I made a few mistakes though. I used frozen prawns and they weren't completely defrosted when I put them in, so they didn't cook completely. The sauce however turned out well.

Other options:

Pre-boil the prawns, or deep fry them in a batter made out of maida/corn flour and bound with egg (you can use just the egg white if you don't want the yolk).

Saturday, January 15, 2005

Walking down Seppings Road, Bangalore

At about 3:45pm, Tahir and I went looking for lunch. The initial plan was to go down to MG Road and eat somewhere there, but as we walked down St. John's Church road, I noticed a road that neither of us had ever been down. Turned onto Seppings road and decided to enter the first eating place we found.
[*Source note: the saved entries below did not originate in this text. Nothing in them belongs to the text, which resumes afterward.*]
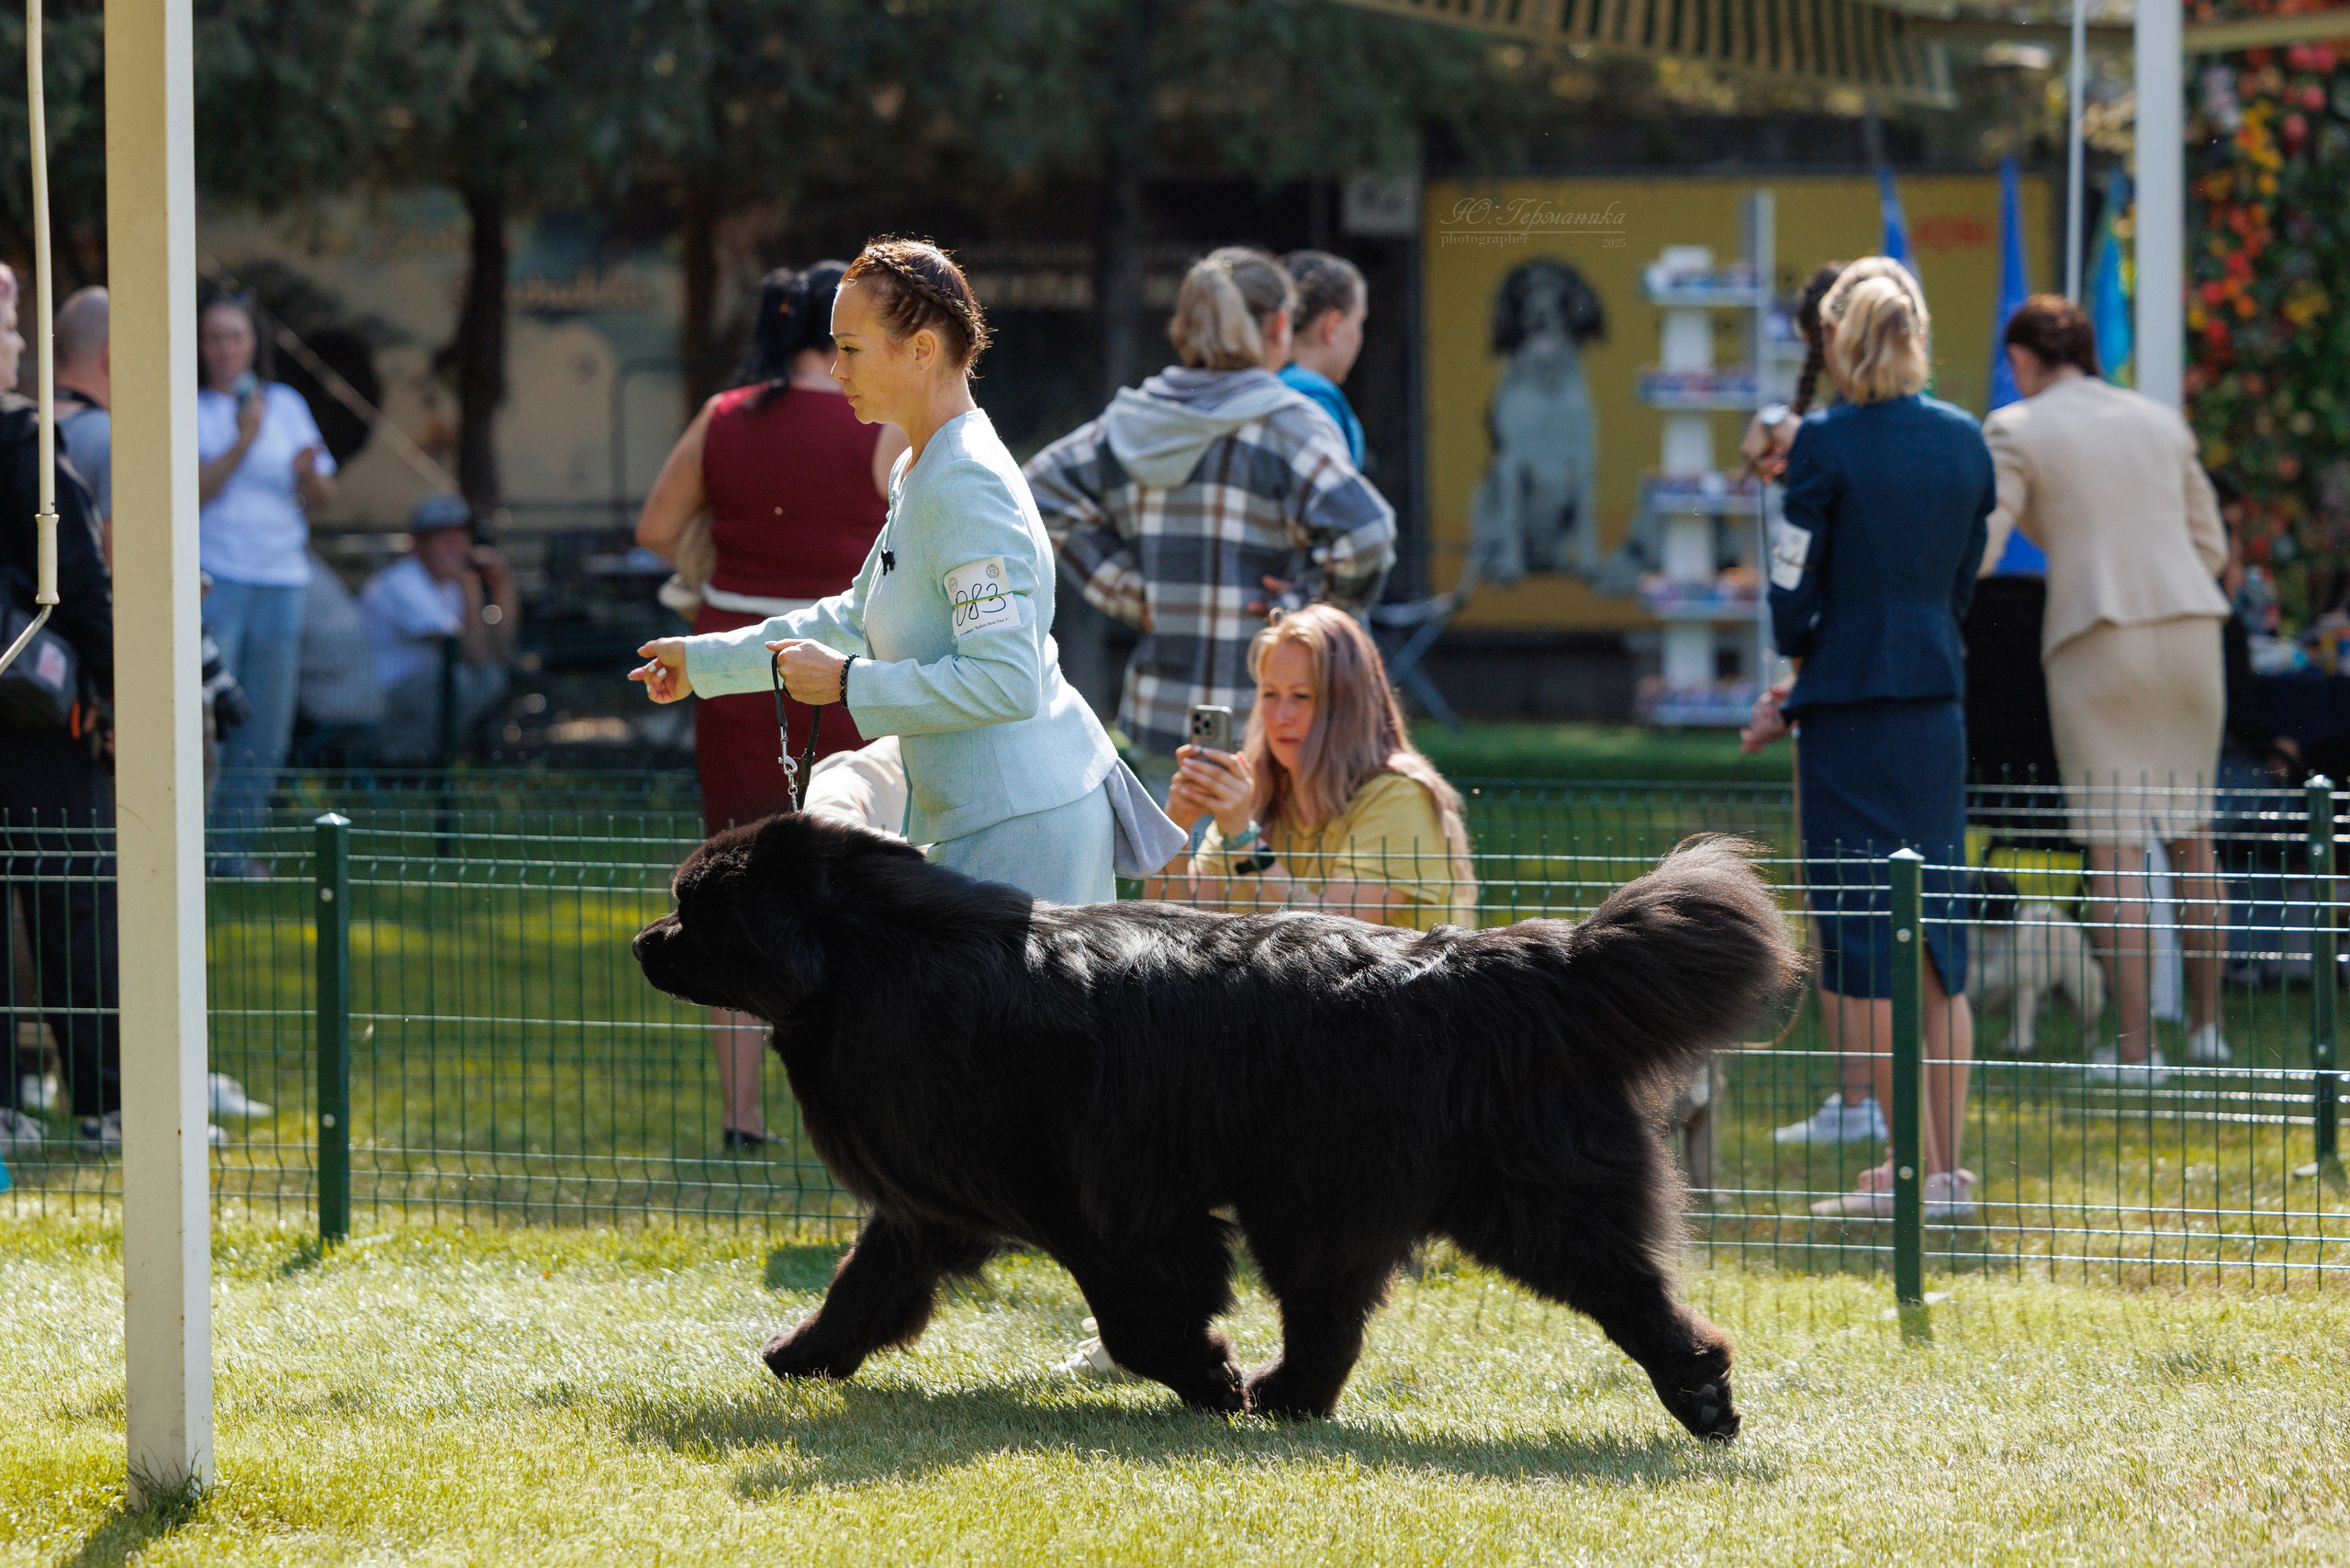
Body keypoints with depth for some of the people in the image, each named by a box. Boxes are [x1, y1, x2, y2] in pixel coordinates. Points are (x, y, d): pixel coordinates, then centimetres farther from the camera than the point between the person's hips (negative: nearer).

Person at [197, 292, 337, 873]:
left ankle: (235, 845, 11)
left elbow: (322, 497, 13)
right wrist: (243, 441, -17)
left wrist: (309, 473, -9)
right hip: (213, 575, -5)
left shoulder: (287, 405, 13)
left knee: (266, 727, 3)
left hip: (280, 578, 5)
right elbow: (190, 492, -11)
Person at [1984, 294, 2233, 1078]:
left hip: (2095, 647, -4)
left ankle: (2136, 1045, -5)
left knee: (2113, 849, -1)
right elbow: (2210, 548, 17)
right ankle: (2207, 1023, 20)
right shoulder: (2162, 424, 14)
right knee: (2190, 832, 18)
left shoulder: (2017, 432, -1)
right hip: (2188, 632, 4)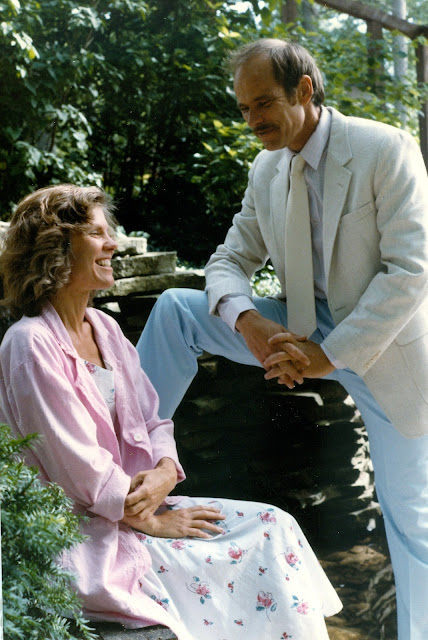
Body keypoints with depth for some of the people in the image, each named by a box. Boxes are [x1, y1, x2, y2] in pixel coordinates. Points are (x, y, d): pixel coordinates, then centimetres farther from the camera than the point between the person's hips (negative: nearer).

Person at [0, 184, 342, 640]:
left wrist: (165, 472, -9)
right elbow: (79, 466, -17)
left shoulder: (105, 328, 10)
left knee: (273, 529, -3)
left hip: (136, 502, 8)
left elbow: (152, 422, 12)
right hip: (85, 538, -8)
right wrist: (154, 522, -10)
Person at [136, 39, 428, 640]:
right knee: (175, 309, -6)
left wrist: (332, 354, -25)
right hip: (302, 329, 5)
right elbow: (230, 261, 4)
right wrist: (248, 323, -19)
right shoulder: (266, 170, 1)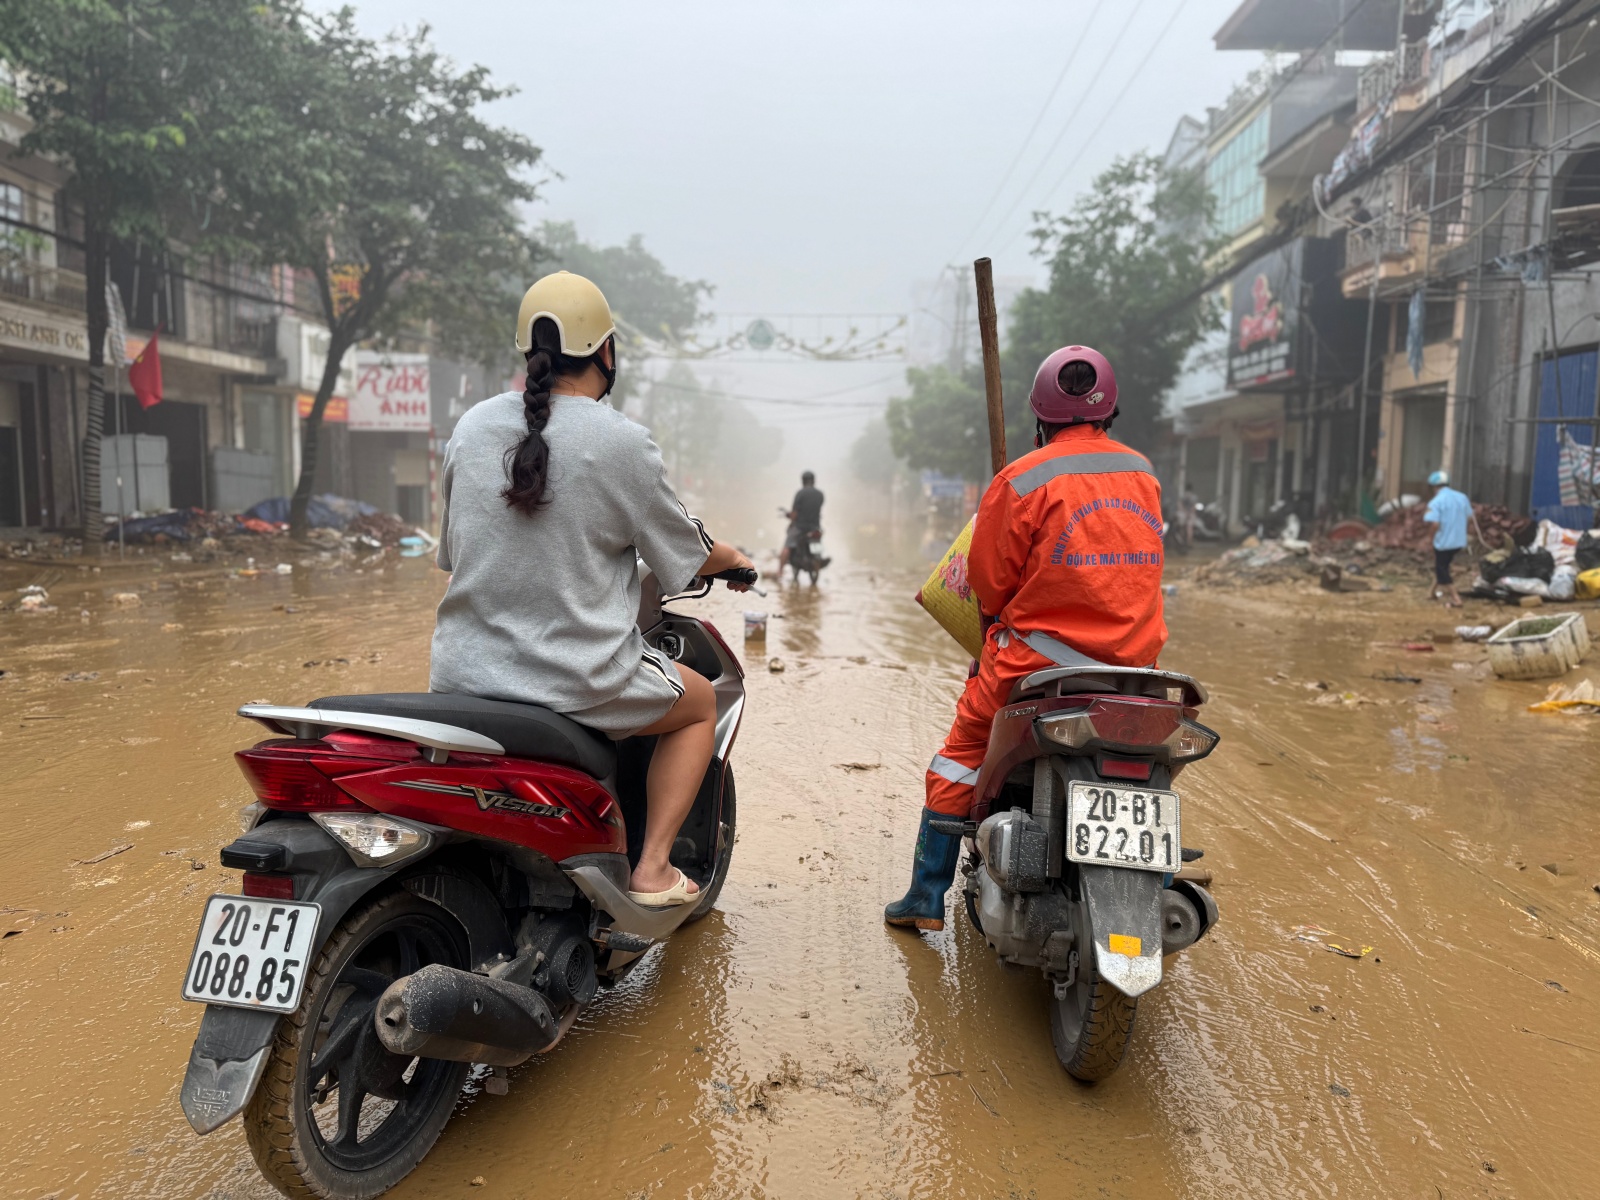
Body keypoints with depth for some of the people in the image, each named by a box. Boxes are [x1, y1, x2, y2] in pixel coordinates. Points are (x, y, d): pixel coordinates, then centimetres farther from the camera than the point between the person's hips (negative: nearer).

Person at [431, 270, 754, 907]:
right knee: (700, 702, 21)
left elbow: (453, 548, 14)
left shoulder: (472, 425, 3)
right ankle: (651, 868, 12)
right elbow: (686, 554, -1)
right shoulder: (621, 441, -12)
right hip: (577, 681, -5)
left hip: (462, 676, 6)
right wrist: (733, 558, 22)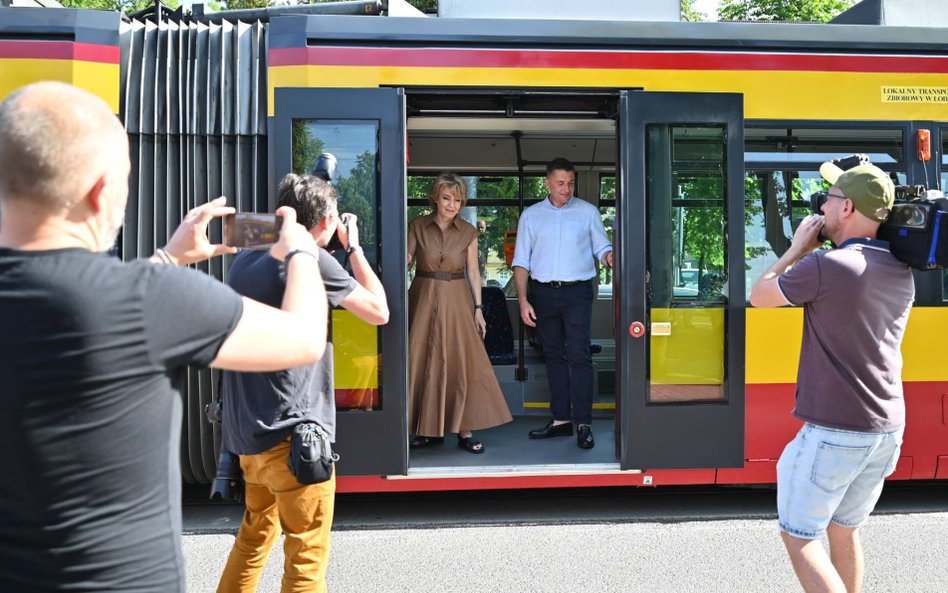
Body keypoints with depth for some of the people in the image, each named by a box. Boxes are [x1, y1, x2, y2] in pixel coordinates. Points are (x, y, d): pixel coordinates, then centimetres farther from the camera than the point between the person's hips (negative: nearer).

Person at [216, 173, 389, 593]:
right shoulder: (313, 260, -13)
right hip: (291, 433, -8)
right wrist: (353, 246, 5)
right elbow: (379, 312, -4)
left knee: (255, 534, 25)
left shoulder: (245, 260, 8)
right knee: (307, 555, 2)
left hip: (246, 431, 8)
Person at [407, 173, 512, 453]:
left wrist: (478, 309, 1)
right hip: (424, 300, 0)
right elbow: (405, 261, 2)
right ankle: (429, 429, 15)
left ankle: (465, 430, 4)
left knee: (463, 363, -5)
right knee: (423, 364, 3)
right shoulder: (417, 226, 1)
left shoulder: (468, 232, 3)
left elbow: (473, 272, 5)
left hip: (457, 301, 0)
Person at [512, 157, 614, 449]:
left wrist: (609, 257, -19)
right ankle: (561, 419, 15)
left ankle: (583, 423, -6)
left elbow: (602, 248, 6)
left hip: (577, 292, -2)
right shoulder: (531, 215, 9)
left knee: (579, 356, -9)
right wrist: (523, 300, -2)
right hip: (543, 293, 2)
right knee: (553, 356, 8)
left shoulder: (588, 212, 6)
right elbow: (521, 261, 7)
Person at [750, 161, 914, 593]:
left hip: (834, 431, -8)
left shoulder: (826, 267, -19)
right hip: (887, 429, 8)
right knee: (844, 529, 22)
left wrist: (798, 248, 5)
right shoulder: (902, 273, 5)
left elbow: (759, 295, -5)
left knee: (798, 535, 6)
The first one was Tea Corner, and we got in there and had tea (Tahir says it was brown milk). 2 glasses for Rs.5.

Moved on from there, and came across a large temple. I'm unable to pronounce the name, or remember the spelling, but it started with M and ended with amma. We entered a south indian restaurant soon after and had two plates Idli Vada - Rs.16.

Went on a bit more and got into Tea house. Had 2 glasses tea and some biscuits for Rs.8.

At this point Tahir was too full to eat anymore, although I could have stopped for pani puri or something else.

After that just walked down, taking random turns, and ended up near commercial street, from where we knew our way to MG Road.